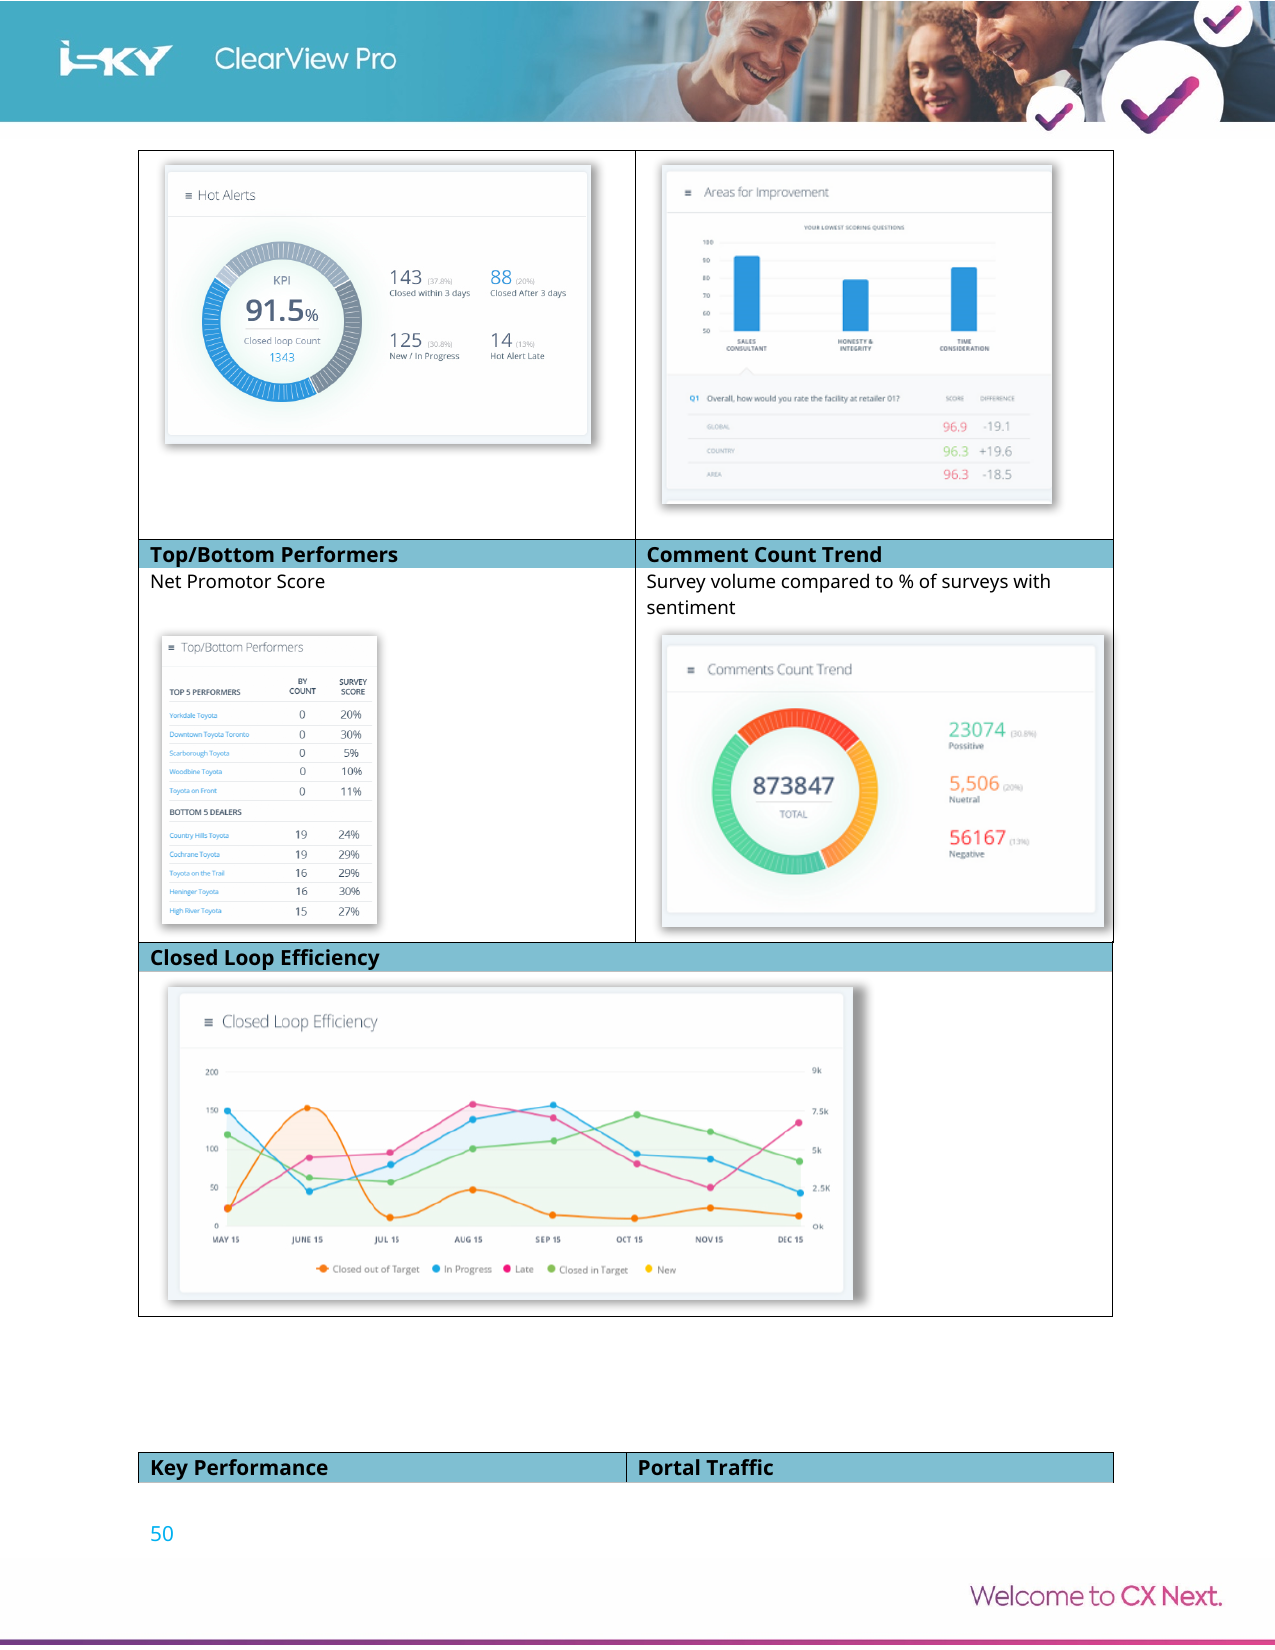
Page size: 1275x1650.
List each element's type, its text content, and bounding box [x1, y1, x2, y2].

table_cell [161, 160, 601, 452]
table_cell [636, 151, 1113, 539]
table_cell [157, 632, 383, 933]
table_cell [139, 620, 635, 942]
table_cell [139, 151, 635, 539]
picture [662, 635, 1104, 927]
table_header Portal Traffic [627, 1453, 1113, 1482]
picture [168, 987, 853, 1300]
table_cell Closed Loop Efficiency [139, 943, 1112, 971]
table_cell Net Promotor Score [139, 569, 635, 619]
table_cell Survey volume compared to % of surveys with sentiment [636, 569, 1113, 619]
table_cell [657, 160, 1061, 513]
picture [165, 165, 591, 444]
table_cell Top/Bottom Performers [139, 540, 635, 568]
table_cell [139, 972, 1112, 1316]
picture [162, 636, 377, 924]
table_header Key Performance [139, 1453, 626, 1482]
picture [0, 1558, 1275, 1645]
picture [662, 165, 1052, 504]
table_cell [657, 630, 1113, 935]
picture [0, 1, 1275, 139]
table_cell Comment Count Trend [636, 540, 1113, 568]
table_cell [636, 620, 1113, 942]
table_cell [164, 982, 870, 1308]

● TASK ITEM: Your reply should be the number of lines in the entries that contain "picture", nothing more.

● PROBLEM SOLUTION: 7